For several moments, Barbour tried to ask the interrupter to allow him to finish his statement, then he would take questions, but no sooner would he begin speaking than he would again get interrupted.
"Sir, I don't know where you're calling from, but I'm happy to address any question, no matter the lunacy of it, at some point in time in this call," Barbour said.
"Why did you use black people? Why do you use black people to try to get Cochran when they're not even Republicans?" the heckler pressed on. "You're treating them as if they're just idiots that they'll vote for Cochran just because they're black. That's ridiculous. Why did you harvest black votes?"
After several more interruptions, Barbour gave up.
"So the members of the national media who participated in this call, you've got my cell phone, you've got my email address," he said. "Please, please feel free to give us a call if you have any questions. We tried to do this as a courtesy to the national media who could not be in Jackson today for our press conference."

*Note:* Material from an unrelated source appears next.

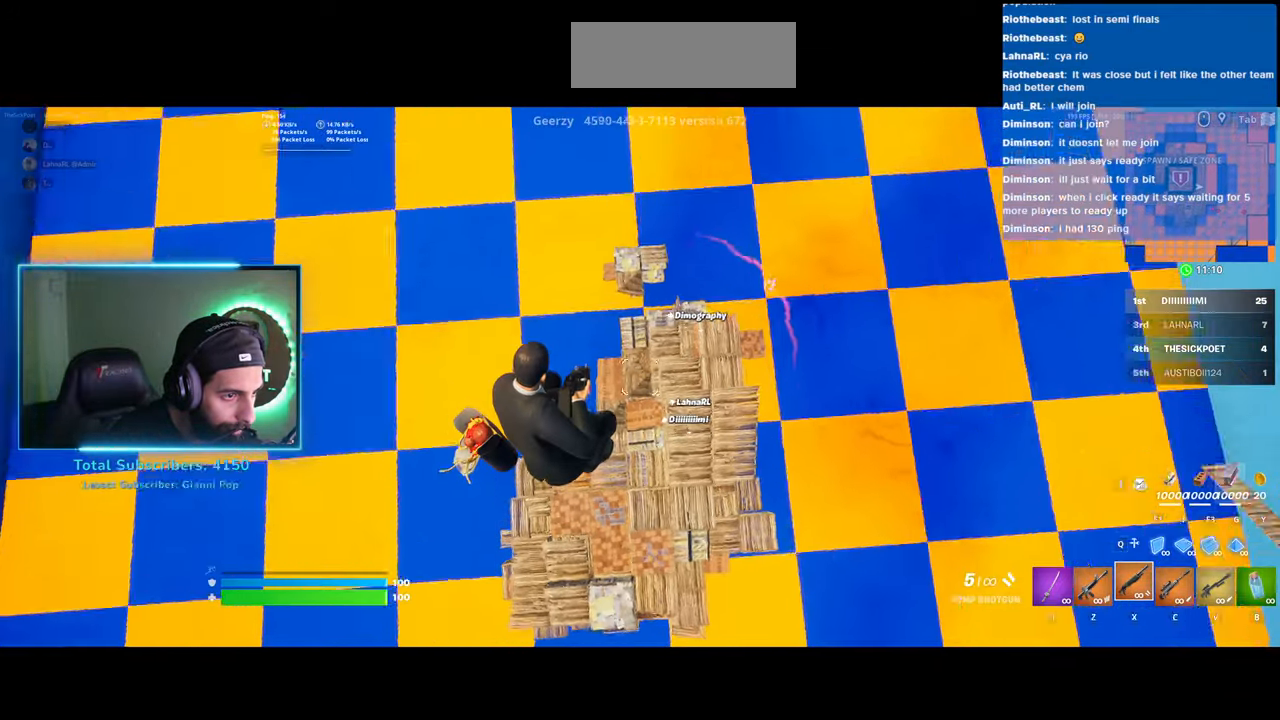
{"keys": ["d"], "mouse": [], "events": []}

Before Barbour hung up, another person, who later identified himself as a reporter, tried to squeeze in a question, but only proceeded to anger other reporters, who thought he was the same person as the interrupter.
Several reporters who were on the call seemed certain the interrupter was not Johnson, with one even speculating he was planted by the Cochran campaign to make McDaniel look bad.
Johnson also denied he was the interrupter on Twitter.
I didn't "hijack" any conference; I gave individual men & women press passes. #mssen— Charles C. Johnson (@ChuckCJohnson) July 3, 2014
After most of the reporters signed off, someone asked if McDaniel supporters were on the call. Several identified themselves, and agreed the caller did "not do Chris McDaniel any favors."
"He was making us look like uneducated asses," one woman said. "I'm sorry, that's point blank of it. He's making everybody from Mississippi look like an uneducated ass. He's talking about issues that aren't even pertinent anymore."